The company's shares, down 44% last year, soared 9% in morning trading, as Royal Caribbean said it recorded a 30% increase in new bookings since the beginning of the year when compared to November and December.
Analysts have also tipped Royal Caribbean and its peers Carnival Corp and Norwegian Cruise Line Holdings Ltd to resume voyages gradually in the back half of this year, after the pandemic-triggered months-long halt.
"Now after 11 months of pandemic, I think we all know that COVID fatigue is real.
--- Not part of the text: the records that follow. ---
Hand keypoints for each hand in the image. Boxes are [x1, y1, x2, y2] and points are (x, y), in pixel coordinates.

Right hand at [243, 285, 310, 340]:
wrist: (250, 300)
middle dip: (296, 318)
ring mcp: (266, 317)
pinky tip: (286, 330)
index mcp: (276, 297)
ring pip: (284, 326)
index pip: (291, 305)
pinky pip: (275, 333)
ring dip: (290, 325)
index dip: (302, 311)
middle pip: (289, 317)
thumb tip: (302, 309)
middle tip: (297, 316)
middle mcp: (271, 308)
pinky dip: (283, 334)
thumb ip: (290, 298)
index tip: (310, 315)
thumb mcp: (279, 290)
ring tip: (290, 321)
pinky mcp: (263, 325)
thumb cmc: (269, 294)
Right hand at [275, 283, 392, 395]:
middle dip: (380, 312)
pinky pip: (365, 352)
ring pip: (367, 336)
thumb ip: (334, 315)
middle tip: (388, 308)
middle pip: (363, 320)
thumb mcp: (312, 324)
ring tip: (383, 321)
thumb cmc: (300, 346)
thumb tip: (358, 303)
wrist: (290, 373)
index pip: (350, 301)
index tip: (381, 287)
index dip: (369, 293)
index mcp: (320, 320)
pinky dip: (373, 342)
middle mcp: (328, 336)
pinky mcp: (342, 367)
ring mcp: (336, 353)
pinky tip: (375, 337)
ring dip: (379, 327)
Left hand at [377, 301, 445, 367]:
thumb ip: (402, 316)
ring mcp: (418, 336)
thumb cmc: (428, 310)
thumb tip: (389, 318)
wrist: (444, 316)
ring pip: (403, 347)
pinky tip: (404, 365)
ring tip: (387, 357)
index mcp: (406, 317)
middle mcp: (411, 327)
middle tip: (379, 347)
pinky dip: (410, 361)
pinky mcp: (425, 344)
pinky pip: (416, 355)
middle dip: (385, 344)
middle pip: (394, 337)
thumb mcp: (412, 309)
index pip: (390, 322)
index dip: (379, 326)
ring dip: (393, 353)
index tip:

People are clamoring for the opportunity to have experience outside their homes," Chief Executive Officer Richard Fain said on an earnings call.
Royal Caribbean said bookings for the first half of 2022 were within historical ranges and at higher prices, with some on Reddit and Twitter saying they were itching to go on cruises again.
However, the operator of "Symphony of the Seas" cruise posted a net attributable loss of $1.37 billion for the quarter ended Dec. 31, taking its annual loss to $5.8 billion.
Royal Caribbean's total revenue for the quarter was $34.1 million, compared with analysts' estimates of $35.6 million, according to IBES data from Refinitiv.
On an adjusted basis, the company lost $5.02 per share. Analysts had expected a loss of $5.20.
Miami-based Royal Caribbean forecast a net loss for its first quarter and the 2021 fiscal year.